Creating Functional Areas


No matter how stunning your garden, it will be a constant source of frustration to you if your steps are too steep, your patio too small or your paths are too narrow. Planning your garden and working accurately to scale means you can work out how big all your features can eventually be, and amend them as necessary.

However, working ergonomically - that is, making sure that each space performs the function it is designed for - relates to more than just the size of the spaces. Thinking about how the garden will be enjoyed and used is all part of garden design. If you intend to build a pond, is there somewhere to sit, relax and watch the fish? If you have planned your compost heap in a particular place, can you access it easily, without, for instance, wearing bare patches in a lawn?

We've put together some size guidelines to help plan all your garden features. However, you'll need to remember that planting will form a part of your final garden design, and may affect access around the garden. For example, a path edged with plants spilling over on to it must be at least 25 cm (10 in) wider than a simple path edging a boundary or lawn. Planting areas also need to be planned for easy maintenance. Narrow borders will force you to plant in a single straight line, which is undesirable if you want to create appealing planting schemes. They will tend to dry out quickly too. On the other hand, you may need to put a path through very wide borders to enable you to maintain and prune the plants at the back.

You will also need to consider your boundaries as an important part of the overall design. Make sure that any walls are thick enough for their height, and allow extra space in front of any hedges to enable you to maintain and clip them.

By following these space guidelines, you will be able to create a garden that looks and works in exactly the way you want.

Barbecues and Work Tops

The height of these can vary slightly depending on personal choice, but should be between 75-85 cm (30-33 in). Position carefully in relation to sun, wind and neighbours.


Walls can cast rain shadows on beds beneath them. Hedges planted at the backs of borders need to have 30 cm (1 ft) access behind the planting for maintenance, clipping and so on.


Lawns need to be in sun or light shade, and the seed mixture or turf should be chosen accordingly. It's a good idea to construct a mowing edge to your lawn from brick or other frost-proof material.

Pergolas and Arches

These should always be high enough for adequate head clearance, remembering that climbers will also take up head room: 2.1 m (7 ft) is a good average. They should be generously wide with their posts a minimum of 45 cm (18 in) from the edge of a path.

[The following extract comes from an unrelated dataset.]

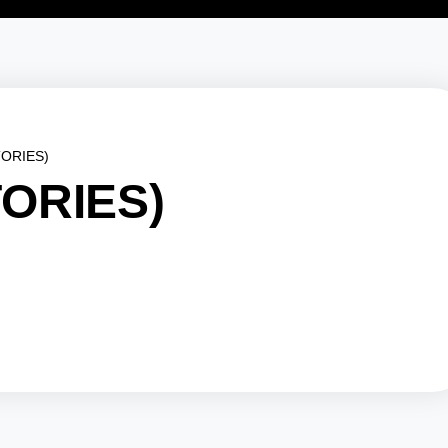
TORIES)
TORIES)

The minimum size for a patio or terrace is 3.6 x 3.6 m (12 x 12 ft). This will give you enough space for a modest-sized table and four chairs.

All surfaces should be at least 2 courses of brick below the house damp proof course (15 cm or 6 in).

Paving should fall gently away from the house (not less than 1:100) to avoid water running towards the foundations of the house.

Paths should be no less than 60 cm (2 ft) wide. If you need access for wheeled toys and barrows, just less than 1 m (3 ft) is better.


The average garden pond does not need to be more than 60 cm (2 ft) deep, with marginal shelves 22 cm (9 in) below the surface. Shelves should be approximately 30 cm (1 ft) wide.

Pools should be positioned in full sun for water plants, but away from deciduous trees that will drop leaves into the water.

To calculate the area of a pond liner, add the maximum width and length of the pool to twice the maximum depth. Take a look at our article on building a pond with a flexible liner for more details.


Built-in seats, raised beds used as seats, and seats around trees should be approximately 45 cm (18 in) high.

Steps and Ramps

Ideally, steps should have a riser height of 15 cm (6 in) and a tread of 45 cm (18 in). Calculations to find the right tread:riser proportion may be found here...

The maximum gradient of a ramp should be no more than 1:10, or you will find them tricky to negotiate in icy weather or with heavy barrowloads.